Another charmed case, which covers the entire left wall of the shop, displays the items which are by far the most expensive in the store, including rare old wands and weapons, as well as powerfully magicked artifacts.  Nothing in these display cases are classified as terribly dangerous, although Wesley requires that witches and wizards handling and/or purchasing items from that case be of age (seventeen and up). The rest of the shop is filled with basic magical antiquities, from scrolls of ancient spells from Greece to enchanted helmets from the age of Merlin.  Wesley encourages curious witches and wizards to go ahead and touch any of the artifacts that are not behind glass, as non-cased items all hold passive or beneficial powers.

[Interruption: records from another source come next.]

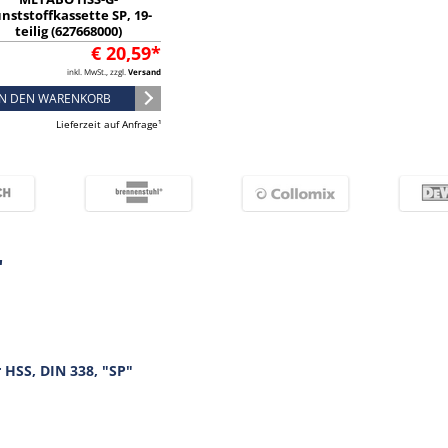
nststoffkassette SP, 19-
teilig (627668000)
€ 20,59*
inkl. MwSt., zzgl.
Versand
IN DEN WARENKORB
Lieferzeit auf Anfrage¹
"
 HSS, DIN 338, "SP"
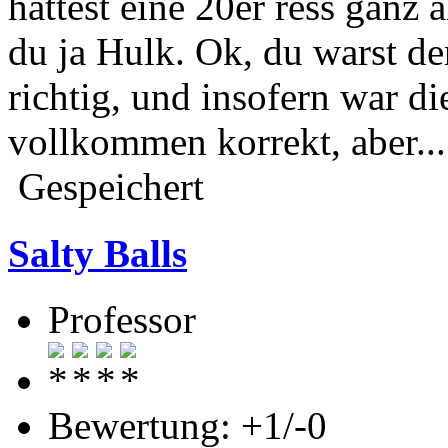
hättest eine 20er ress ganz 
du ja Hulk. Ok, du warst der
richtig, und insofern war 
vollkommen korrekt, aber....
Gespeichert
Salty Balls
Professor
Bewertung: +1/-0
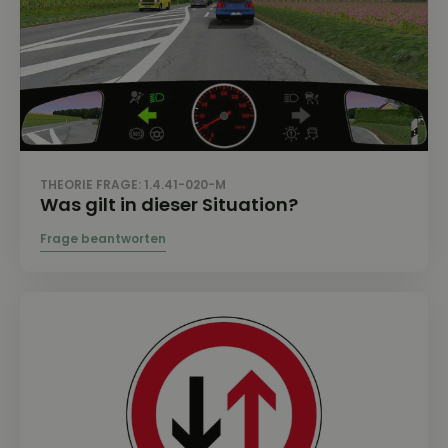
THEORIE FRAGE: 1.4.41-020-M
Was gilt in dieser Situation?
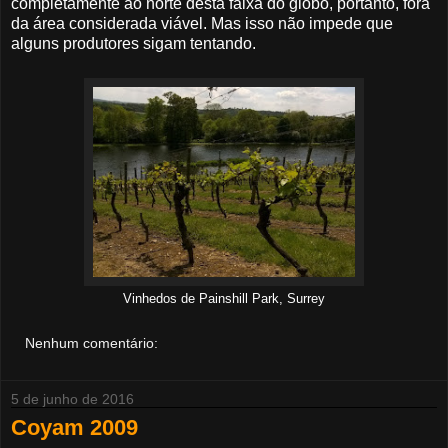
completamente ao norte desta faixa do globo, portanto, fora
da área considerada viável. Mas isso não impede que
alguns produtores sigam tentando.
Vinhedos de Painshill Park, Surrey
Nenhum comentário:
5 de junho de 2016
Coyam 2009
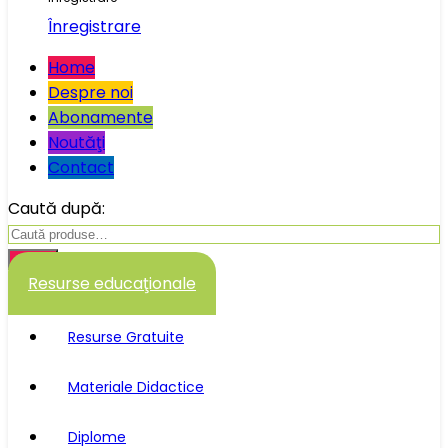
Înregistrare
Home
Despre noi
Abonamente
Noutăţi
Contact
Caută după:
Caută
Resurse educaţionale
Resurse Gratuite
Materiale Didactice
Diplome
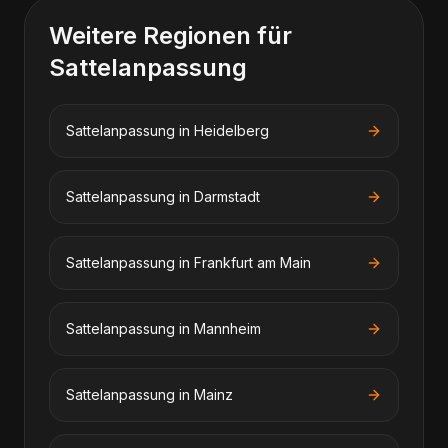
Weitere Regionen für
Sattelanpassung
Sattelanpassung
in
Heidelberg
Sattelanpassung
in
Darmstadt
Sattelanpassung
in
Frankfurt am Main
Sattelanpassung
in
Mannheim
Sattelanpassung
in
Mainz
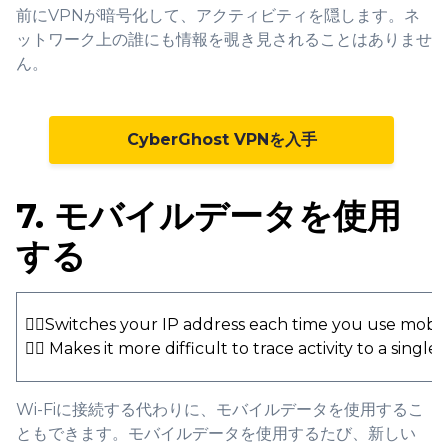
前にVPNが暗号化して、アクティビティを隠します。ネ
ットワーク上の誰にも情報を覗き見されることはありませ
ん。
CyberGhost VPNを入手
7. モバイルデータを使用
する
👍🏻Switches your IP address each time you use mobil
👍🏻 Makes it more difficult to trace activity to a single
Wi-Fiに接続する代わりに、モバイルデータを使用するこ
ともできます。モバイルデータを使用するたび、新しい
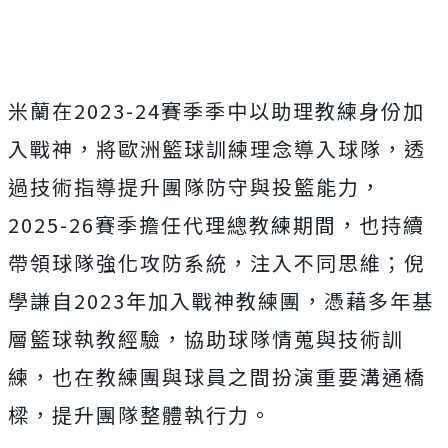
米蘭在
2023-24
賽季季中以助理教練身份加
入戰神，將歐洲籃球訓練理念導入球隊，透
過技術指導提升團隊防守與投籃能力，
2025-26
賽季擔任代理總教練期間，也持續
帶領球隊強化攻防系統，注入不同思維；倪
學謙自
2023
年加入戰神教練團，憑藉多年基
層籃球執教經驗，協助球隊情蒐與技術訓
練，也在教練團與球員之間扮演重要溝通橋
樑，提升團隊整體執行力。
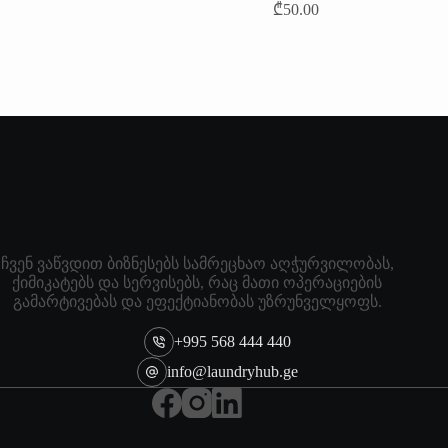
₾
50.00
ჩვენ ვაწვდით ბიზნესებს სამრეცხაო აღჭურვილობას,
ქიმიკატებს და სერვისებს, რაც მათი ოპერაციების
გამარტივებას და ეფექტიანობას უზრუნველყოფს.
+995 568 444 440
info@laundryhub.ge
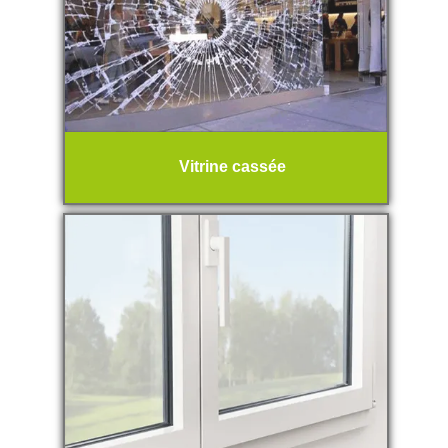
Vitrine cassée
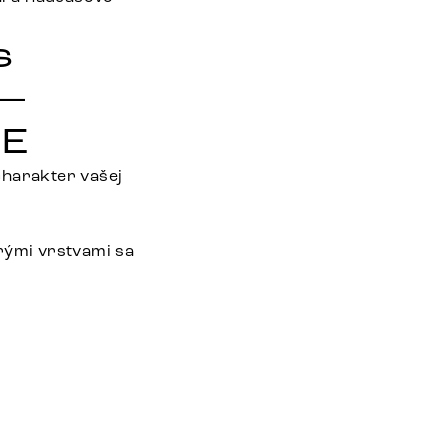
s
 –
FE
charakter vašej
rými vrstvami sa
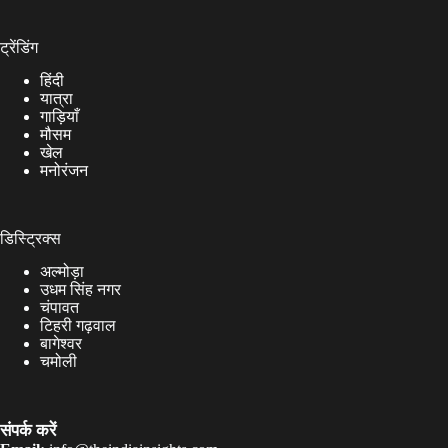
ट्रेंडिंग
हिंदी
यात्रा
गाड़ियाँ
मौसम
खेल
मनोरंजन
डिस्ट्रिक्स
अल्मोड़ा
उधम सिंह नगर
चंपावत
टिहरी गढ़वाल
बागेश्वर
चमोली
संपर्क करें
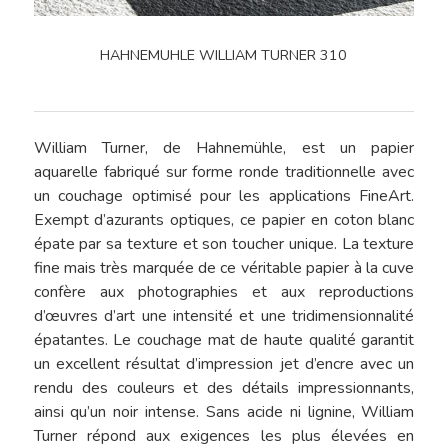
HAHNEMUHLE WILLIAM TURNER 310
William Turner, de Hahnemühle, est un papier
aquarelle fabriqué sur forme ronde traditionnelle avec
un couchage optimisé pour les applications FineArt.
Exempt d’azurants optiques, ce papier en coton blanc
épate par sa texture et son toucher unique. La texture
fine mais très marquée de ce véritable papier à la cuve
confère aux photographies et aux reproductions
d’œuvres d’art une intensité et une tridimensionnalité
épatantes. Le couchage mat de haute qualité garantit
un excellent résultat d’impression jet d’encre avec un
rendu des couleurs et des détails impressionnants,
ainsi qu’un noir intense. Sans acide ni lignine, William
Turner répond aux exigences les plus élevées en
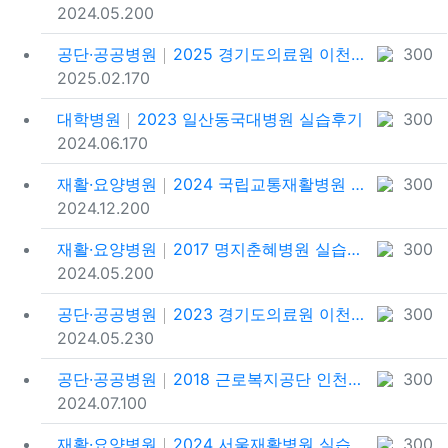
등록일
추천
포인트
2024.05.20
0
공단·공공병원
2025 경기도의료원 이천병원 실습후기
300
등록일
추천
포인트
2025.02.17
0
대학병원
2023 일산동국대병원 실습후기
300
등록일
추천
포인트
2024.06.17
0
재활·요양병원
2024 국립교통재활병원 실습후기
300
등록일
추천
포인트
2024.12.20
0
재활·요양병원
2017 명지춘혜병원 실습후기
300
등록일
추천
포인트
2024.05.20
0
공단·공공병원
2023 경기도의료원 이천병원 실습후기
300
등록일
추천
포인트
2024.05.23
0
공단·공공병원
2018 근로복지공단 인천병원 실습후기
300
등록일
추천
포인트
2024.07.10
0
재활·요양병원
2024 서울재활병원 실습후기
300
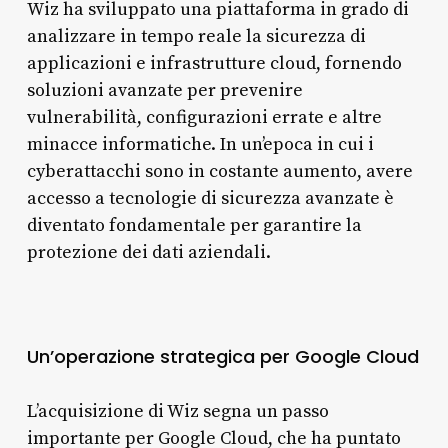
Wiz ha sviluppato una piattaforma in grado di
analizzare in tempo reale la sicurezza di
applicazioni e infrastrutture cloud, fornendo
soluzioni avanzate per prevenire
vulnerabilità, configurazioni errate e altre
minacce informatiche. In un’epoca in cui i
cyberattacchi sono in costante aumento, avere
accesso a tecnologie di sicurezza avanzate è
diventato fondamentale per garantire la
protezione dei dati aziendali.
Un’operazione strategica per Google Cloud
L’acquisizione di Wiz segna un passo
importante per Google Cloud, che ha puntato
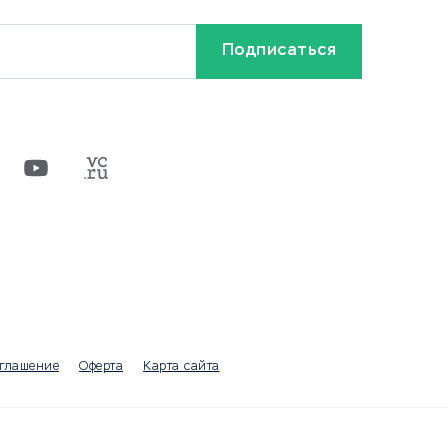
Кредиты и займы
Бонусы и акции
Видео
Разное
х
ти
оглашение
Оферта
Карта сайта
а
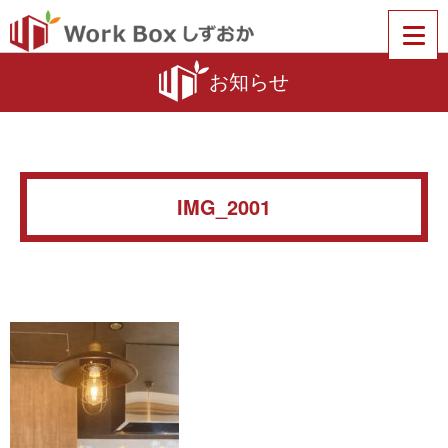
お知らせ
IMG_2001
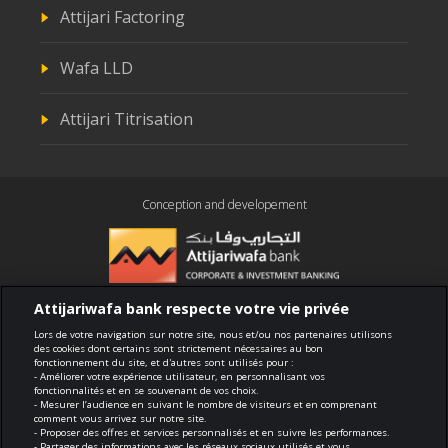
Attijari Factoring
Wafa LLD
Attijari Titrisation
Conception and developement
Attijariwafa bank respecte votre vie privée
Compliance
Lors de votre navigation sur notre site, nous et/ou nos partenaires utilisons
des cookies dont certains sont strictement nécessaires au bon
fonctionnement du site, et d'autres sont utilisés pour :
Terms of use
- Améliorer votre expérience utilisateur, en personnalisant vos
fonctionnalités et en se souvenant de vos choix.
- Mesurer l’audience en suivant le nombre de visiteurs et en comprenant
Security and confidentiality
comment vous arrivez sur notre site.
- Proposer des offres et services personnalisés et en suivre les performances.
- Partager des informations avec les réseaux sociaux utilisés et vous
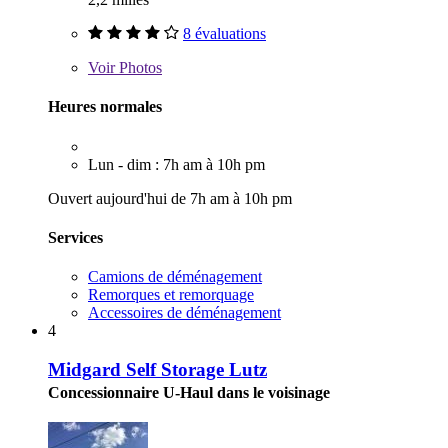
8 évaluations
Voir
Photos
Heures normales
Lun - dim : 7h am à 10h pm
Ouvert aujourd'hui de 7h am à 10h pm
Services
Camions de déménagement
Remorques et remorquage
Accessoires de déménagement
4
Midgard Self Storage Lutz
Concessionnaire U-Haul dans le voisinage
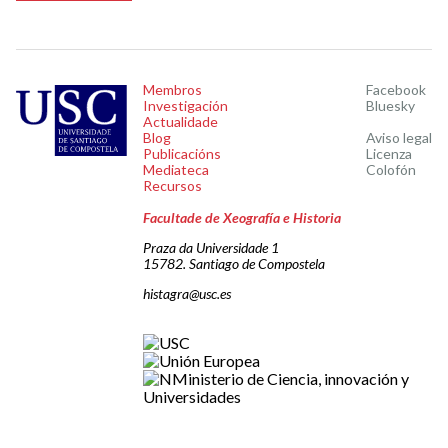
Membros
Facebook
Investigación
Bluesky
Actualidade
Blog
Aviso legal
Publicacións
Licenza
Mediateca
Colofón
Recursos
Facultade de Xeografía e Historia
Praza da Universidade 1
15782. Santiago de Compostela
histagra@usc.es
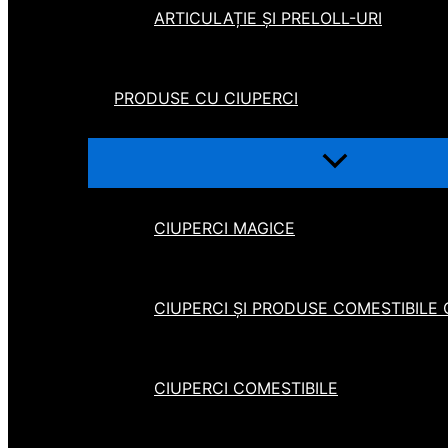
ARTICULAȚIE ȘI PRELOLL-URI
PRODUSE CU CIUPERCI
CIUPERCI MAGICE
CIUPERCI ȘI PRODUSE COMESTIBILE
CIUPERCI COMESTIBILE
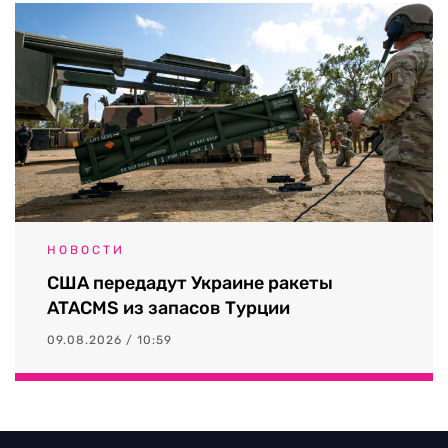
НОВОСТИ
США передадут Украине ракеты
ATACMS из запасов Турции
09.08.2026 / 10:59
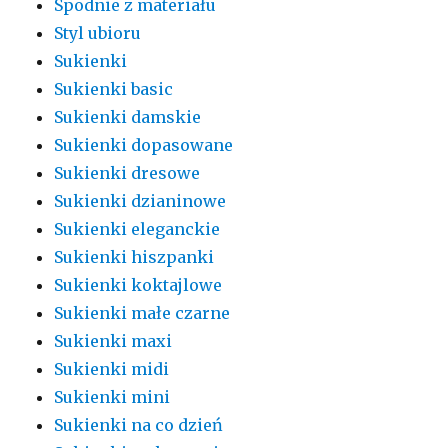
Spodnie z materiału
Styl ubioru
Sukienki
Sukienki basic
Sukienki damskie
Sukienki dopasowane
Sukienki dresowe
Sukienki dzianinowe
Sukienki eleganckie
Sukienki hiszpanki
Sukienki koktajlowe
Sukienki małe czarne
Sukienki maxi
Sukienki midi
Sukienki mini
Sukienki na co dzień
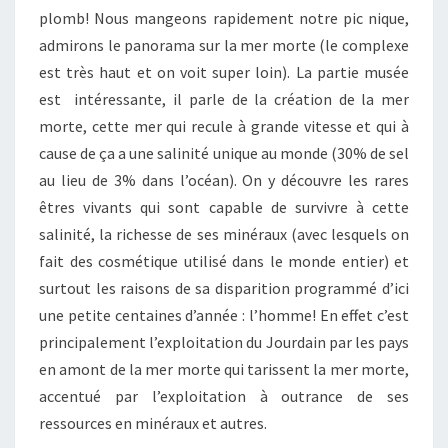
plomb! Nous mangeons rapidement notre pic nique,
admirons le panorama sur la mer morte (le complexe
est très haut et on voit super loin). La partie musée
est intéressante, il parle de la création de la mer
morte, cette mer qui recule à grande vitesse et qui à
cause de ça a une salinité unique au monde (30% de sel
au lieu de 3% dans l’océan). On y découvre les rares
êtres vivants qui sont capable de survivre à cette
salinité, la richesse de ses minéraux (avec lesquels on
fait des cosmétique utilisé dans le monde entier) et
surtout les raisons de sa disparition programmé d’ici
une petite centaines d’année : l’homme! En effet c’est
principalement l’exploitation du Jourdain par les pays
en amont de la mer morte qui tarissent la mer morte,
accentué par l’exploitation à outrance de ses
ressources en minéraux et autres.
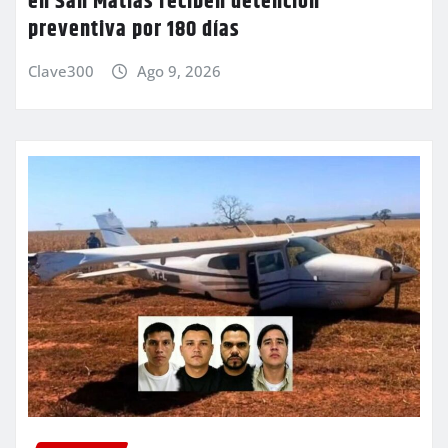
en San Matías reciben detención
preventiva por 180 días
Clave300
Ago 9, 2026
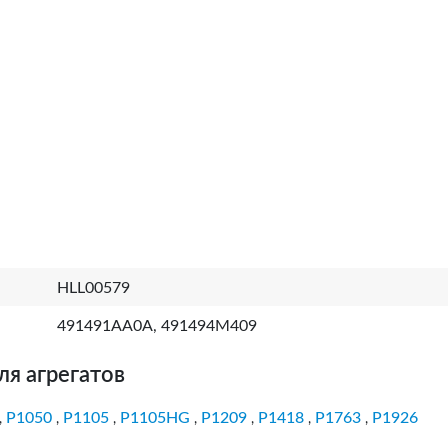
HLL00579
491491AA0A, 491494M409
ля агрегатов
P1050
P1105
P1105HG
P1209
P1418
P1763
P1926
,
,
,
,
,
,
,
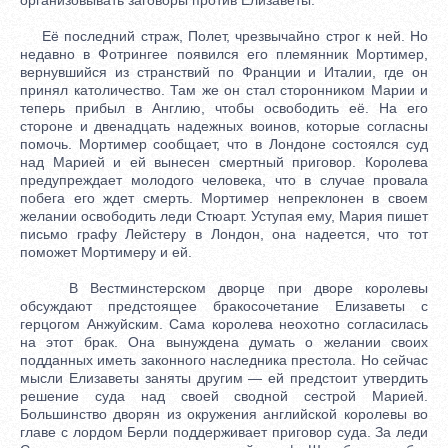
Её последний страж, Полет, чрезвычайно строг к ней. Но
недавно в Фотрингее появился его племянник Мортимер,
вернувшийся из странствий по Франции и Италии, где он
принял католичество. Там же он стал сторонником Марии и
теперь прибыл в Англию, чтобы освободить её. На его
стороне и двенадцать надежных воинов, которые согласны
помочь. Мортимер сообщает, что в Лондоне состоялся суд
над Марией и ей вынесен смертный приговор. Королева
предупреждает молодого человека, что в случае провала
побега его ждет смерть. Мортимер непреклонен в своем
желании освободить леди Стюарт. Уступая ему, Мария пишет
письмо графу Лейстеру в Лондон, она надеется, что тот
поможет Мортимеру и ей.
В Вестминстерском дворце при дворе королевы
обсуждают предстоящее бракосочетание Елизаветы с
герцогом Анжуйским. Сама королева неохотно согласилась
на этот брак. Она вынуждена думать о желании своих
подданных иметь законного наследника престола. Но сейчас
мысли Елизаветы заняты другим — ей предстоит утвердить
решение суда над своей сводной сестрой Марией.
Большинство дворян из окружения английской королевы во
главе с лордом Берли поддерживает приговор суда. За леди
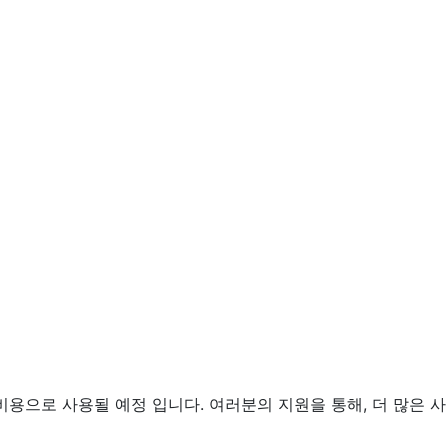
용으로 사용될 예정 입니다. 여러분의 지원을 통해, 더 많은 사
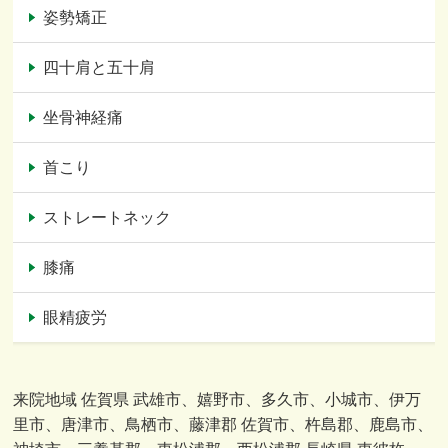
姿勢矯正
四十肩と五十肩
坐骨神経痛
首こり
ストレートネック
膝痛
眼精疲労
来院地域 佐賀県 武雄市、嬉野市、多久市、小城市、伊万
里市、唐津市、鳥栖市、藤津郡 佐賀市、杵島郡、鹿島市、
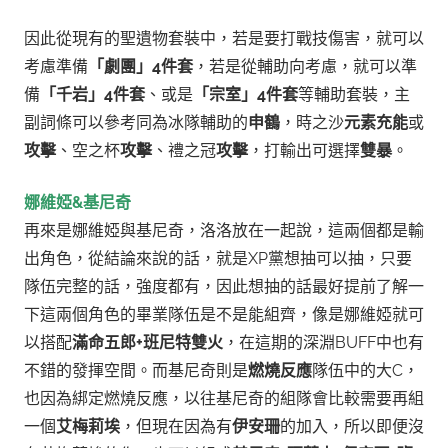
因此從現有的聖遺物套裝中，若是要打戰技傷害，就可以
考慮準備
「劇團」4件套
，
若是從輔助向考慮，就可以準
備
「千岩」4件套
、或是
「宗室」4件套
等輔助套裝，
主
副詞條可以參考同為冰隊輔助的
申鶴
，時之沙
元素充能
或
攻擊
、空之杯
攻擊
、禮之冠
攻擊
，打輸出可選擇
雙暴
。
娜維婭&基尼奇
再來是娜維婭與基尼奇，洛洛放在一起說，這兩個都是輸
出角色，從結論來說的話，就是XP黨想抽可以抽，只要
隊伍完整的話，強度都有，因此想抽的話最好提前了解一
下這兩個角色的畢業隊伍是不是能組齊，像是娜維婭就可
以搭配
滿命五郎+班尼特雙火
，在這期的深淵BUFF中也有
不錯的發揮空間。
而基尼奇則是
燃燒反應
隊伍中的大C，
也因為綁定燃燒反應，以往基尼奇的組隊會比較需要再組
一個
艾梅莉埃
，但現在因為有
伊安珊
的加入，所以即便沒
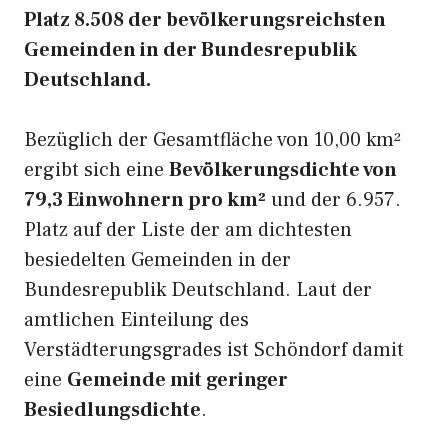
Platz 8.508 der bevölkerungsreichsten
Gemeinden in der Bundesrepublik
Deutschland.
Bezüglich der Gesamtfläche von 10,00 km²
ergibt sich eine
Bevölkerungsdichte von
79,3 Einwohnern pro km²
und der 6.957.
Platz auf der Liste der am dichtesten
besiedelten Gemeinden in der
Bundesrepublik Deutschland. Laut der
amtlichen Einteilung des
Verstädterungsgrades ist Schöndorf damit
eine
Gemeinde mit geringer
Besiedlungsdichte
.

NOTE: Certain items that fall into Wesley’s possession are highly difficult to deal with, even sometimes deadly or controversial.   In order to protect the items from thieves and unscrupulous members of the magical community, Wesley keeps these items very heavily guarded in a secret cellar under the floor of the stock room.  These are often artifacts that Wesley discovered during his days as a treasure-hunter.  No one, save a select few of his former treasure-hunting teammates, know this room exists, although the discovery of the cellar by a lucky customer might be a fascinating roleplay scenario.


What purpose will this shop serve other than selling things and being the home of your character? Why would people want to RP there just for fun?
The store is filled with fascinating artifacts from all eras of wizarding history – it’s like walking into a museum.  It’s a great place to roleplay if your character is the curious sort, since you can find pretty much anything mysterious and magical you want – the options are endless.  The shop also harbors a great many mysteries, (including the secret cellar), so snooping around might dig up something very interesting...

In addition, Wesley Winsday has a big soft spot for children and is a wonderful storyteller, so if you are a youngster, visiting the shop can be a real treat (quite literally, in fact – Wesley keeps a jar of his favorite Fizzing Whizbees to share behind the counter, a well known fact by all of his regulars).